Opiniao

Vim para servir

O que mais me chamou a atenção foi a expressão utilizada por D. José Traquina que fala por si: «Vim para servir»

 

Na próxima segunda-feira, 26 de novembro, faz um ano que entrou solenemente em Santarém Sua Excelência Reverendíssima o Senhor D. José Traquina como bispo da diocese. Na qualidade de amigo, estive presente na cerimónia, acompanhando a par e passo o seu discurso. E o que mais me chamou a atenção foi a expressão por ele utilizada espontaneamente, e que fala por si: «Vim para servir».

 

Homem simples mas com uma larga experiência, dedicado, muito próximo das pessoas, procurando sempre ir ao encontro dos seus problemas, o ex-bispo auxiliar de Lisboa foi para Santarém encarando o novo desafio como um serviço a prestar à comunidade. 

Através daquela simples expressão, feliz e muito oportuna, D. José Traquina revelou as suas intenções. E é sempre gratificante ouvir palavras destas a qualquer dirigente, independentemente do cargo que desempenha.

 

De facto, seja qual foi a missão específica confiada a cada um de nós, é um serviço que estamos a prestar. E, daí, poder dizer-se também que estamos ‘a servir’. 

Nós, médicos, viemos para servir os doentes que confiam em nós e depositam nas nossas mãos as suas esperanças e expectativas. 

É preciso, pois, vocação, dedicação e entrega, para estar à altura desta enorme responsabilidade. Porém (e não falando dos que escolheram esta profissão não para servir mas para se servirem), é fundamental pensar seriamente naqueles que estão aqui por opção, empenhados em servir o próximo desinteressadamente - e devem merecer, por isso, o nosso incondicional apoio e atenção redobrada. 

 

Estes jovens colegas de hoje, por quem tenho particular admiração, vão ser os médicos de amanhã, aqueles que nos irão acompanhar e a quem teremos de recorrer. 

Deixo aqui esta chamada de atenção para as condições de trabalho que lhes estão a ser impostas. Convém não esquecer que médicos como eu, a aproximarem-se da reforma, já têm uma outra visão da situação. 

É mas fácil nós, os mais antigos, suportarmos as vicissitudes de um sistema antiquado, obsoleto, cheio de falhas e impeditivo de um trabalho gratificante, do que um jovem médico a começar uma nova carreira com naturais expectativas. O qual, aos poucos, face à triste realidade, vai desanimando, perdendo a esperança, começando a pôr em causa a sua opção profissional. 
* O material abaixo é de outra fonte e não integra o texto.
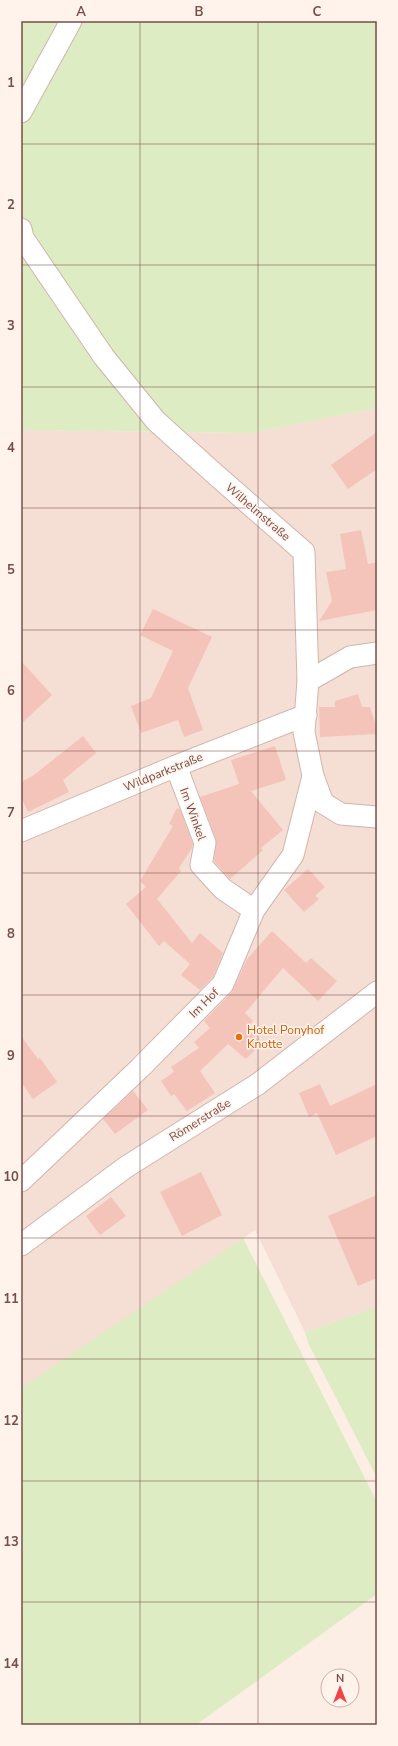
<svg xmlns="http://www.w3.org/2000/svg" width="398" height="1746" viewBox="0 0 398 1746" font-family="'Nunito Sans',sans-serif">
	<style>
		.residential { fill: #f5ded3 }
		.green { fill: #ddecc2 }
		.building { fill: #f4c4bb }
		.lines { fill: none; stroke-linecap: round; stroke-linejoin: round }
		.street-casing { stroke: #d2b5ad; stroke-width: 23 }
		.street { stroke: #fff; stroke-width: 21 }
		.grid { fill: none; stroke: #784e48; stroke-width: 1; stroke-opacity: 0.55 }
		.food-dot { fill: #e8710a; stroke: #fff3ec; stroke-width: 1.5 }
		.labels { text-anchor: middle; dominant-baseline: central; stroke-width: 3; stroke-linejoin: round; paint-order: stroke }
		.street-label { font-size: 12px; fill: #784e48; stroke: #fff3ec }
		.food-label { font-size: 12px; fill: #c56008; stroke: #fff3ec; text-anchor: start }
		.neatline { fill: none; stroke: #784e48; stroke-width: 1.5 }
		.grid-label { font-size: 13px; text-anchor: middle; font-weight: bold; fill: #784e48 }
	</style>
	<rect width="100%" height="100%" fill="#fdeee5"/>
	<path class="residential" d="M377,408V1307L305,1332L255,1230L97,1341L21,1391V430L251,433Z"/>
	<g class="green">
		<path d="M21,21H377V408L251,433L21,430Z"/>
		<path d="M243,1238L377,1502V1594L196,1725H21V1388Z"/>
		<path d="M377,1307V1478L309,1345L305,1332Z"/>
	</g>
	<g class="building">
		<path d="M377,432V469L348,489L331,465Z"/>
		<path d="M361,530L368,564L377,562V610L319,621L332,601L326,572L346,569L340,534Z"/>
		<path d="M153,609L212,637L188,688L203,730L184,737L178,720L141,733L131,706L151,698L173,651L140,635Z"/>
		<path d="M21,661L52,695L21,724Z"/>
		<path d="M358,694L362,707H370L377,729V734L320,737L319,707H335V701Z"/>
		<path d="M83,736L96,753L63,780L69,792L28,812L21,797V782L34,775Z"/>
		<path d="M275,746L286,780L251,791L283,830L261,848L263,850L230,879L214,861L216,839L200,797L239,784L231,760Z"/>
		<path d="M177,808L180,809L193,844L192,848L179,868L181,871L157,899L192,943L200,933L223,953L213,977L200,990L181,975L190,964L164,941L159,946L126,904L146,887L140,881L173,826L169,824Z"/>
		<path d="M308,869L325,887L315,896L319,899L304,912L284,890Z"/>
		<path d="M272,931L306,963L311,958L337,981L318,1001L283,968L245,1013L253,1021L247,1028L261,1044L246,1059L228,1044L200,1071L215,1093L187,1111L174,1094L171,1096L161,1081L174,1072L171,1067L199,1048L194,1042L210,1028L204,1021L232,992L247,959Z"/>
		<path d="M21,1036L38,1059L40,1058L57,1082L33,1099L21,1082Z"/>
		<path d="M320,1084L330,1106L377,1084V1136L336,1155L317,1113L309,1117L299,1093Z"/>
		<path d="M133,1091L148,1110L115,1134L103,1119Z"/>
		<path d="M201,1172L222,1215L182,1236L160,1192Z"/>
		<path d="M377,1195V1278L358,1286L328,1216Z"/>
		<path d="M111,1197L126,1216L100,1235L86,1216Z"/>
	</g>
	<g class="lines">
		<g class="street-casing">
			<g id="street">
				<path d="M21,112L71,21"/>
				<path d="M21,229L23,238L104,357L156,421L216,475L304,552L308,681L304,732L313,776L323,803L341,814L377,817"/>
				<path d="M308,681L350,657L377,653"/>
				<path d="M176,766L205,843L201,865L223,889L254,910"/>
				<path d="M21,831L176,766L306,715"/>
				<path d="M21,1181L140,1068L223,984L254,910L293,855L313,776"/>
				<path d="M21,1245L126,1167L258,1084L377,992"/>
			</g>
		</g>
		<use href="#street" class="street"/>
	</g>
	<path class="grid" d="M140,21V1725M258,21V1725M21,144H377M21,265H377M21,387H377M21,508H377M21,630H377M21,751H377M21,873H377M21,995H377M21,1116H377M21,1238H377M21,1359H377M21,1481H377M21,1602H377"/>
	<circle class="food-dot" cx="239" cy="1037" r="4"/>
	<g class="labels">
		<g class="street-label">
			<text transform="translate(258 512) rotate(41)">Wilhelmstraße</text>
			<text transform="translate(163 772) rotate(-22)">Wildparkstraße</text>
			<text transform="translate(193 814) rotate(70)">Im Winkel</text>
			<text transform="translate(204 1003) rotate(-45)">Im Hof</text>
			<text transform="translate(200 1120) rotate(-32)">Römerstraße</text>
		</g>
		<g class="food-label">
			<text x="247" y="1030">Hotel Ponyhof<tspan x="247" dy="14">Knotte</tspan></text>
		</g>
	</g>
	<rect width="398" height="1746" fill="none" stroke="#fff3ec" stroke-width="44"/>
	<g transform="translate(340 1688)"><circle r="19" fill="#fff3ec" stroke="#c9b1aa"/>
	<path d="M0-3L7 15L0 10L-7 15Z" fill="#ed4445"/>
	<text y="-6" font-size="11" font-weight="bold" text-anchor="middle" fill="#784e48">N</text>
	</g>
	<rect x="22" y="22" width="354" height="1702" class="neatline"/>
	<g class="grid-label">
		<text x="81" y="16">A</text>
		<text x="199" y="16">B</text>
		<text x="317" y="16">C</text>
		<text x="11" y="87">1</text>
		<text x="11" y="209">2</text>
		<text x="11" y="330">3</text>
		<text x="11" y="452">4</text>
		<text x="11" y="574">5</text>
		<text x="11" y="695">6</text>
		<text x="11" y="817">7</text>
		<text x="11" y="938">8</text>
		<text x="11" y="1060">9</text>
		<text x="11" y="1181">10</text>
		<text x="11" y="1303">11</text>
		<text x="11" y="1425">12</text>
		<text x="11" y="1546">13</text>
		<text x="11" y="1668">14</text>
	</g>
</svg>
Ainda há pouco, uma jovem colega, muito empenhada e dedicada aos seus doentes, ao reconhecer a sua incapacidade para fazer melhor, me dizia entristecida: «Doutor, tenho 36 anos… Estou desesperada». Noutra altura, uma outra desabafava: «Estou a pensar seriamente em ir para fora». Outra ainda: «Se pudesse voltar atrás, tinha escolhido outra especialidade». 

 

Por amor de Deus: defendamos estes jovens e não os deixemos sair do país! Criemos rapidamente melhores condições de trabalho para que continuem cá. Quem cuidará de nós se eles abandonarem Portugal à procura de melhores condições?

E, quanto aos utentes - isto é, os utilizadores do Serviço Nacional de Saúde -, como deverão eles servir aqueles que estão aqui para os acompanhar? Como poderão eles servir melhor um sistema criado exclusivamente para eles? Que deverão fazer pela reestruturação do SNS, que também passa por eles? 

A resposta é simples: confiem nos vossos médicos e respeitem as regras em vigor. Acabem de vez com os ‘pedidos’, pois só os clínicos sabem o que deverão fazer em cada caso. Lembrem-se que tudo tem um preço, e alguém vai ter de o suportar. Sejamos poupados, zelosos e não desperdicemos bens essenciais, só porque é o Estado a pagar. 

 

Os serviços públicos são como as nossas casas: devem ser estimados. Ninguém se demita de emitir a sua opinião ou uma crítica construtiva. É sempre possível fazer mais e melhor. Mas não façamos do queixume um modo de estar. Precisamos da colaboração de todos nos mais variados setores. Demos as nossas mãos.

Obrigado Senhor D. José pelo seu testemunho. Oxalá sejamos capazes de seguir o seu exemplo e de, perante qualquer que seja o chamamento, dizermos também sem hesitar: «Eu vim para servir».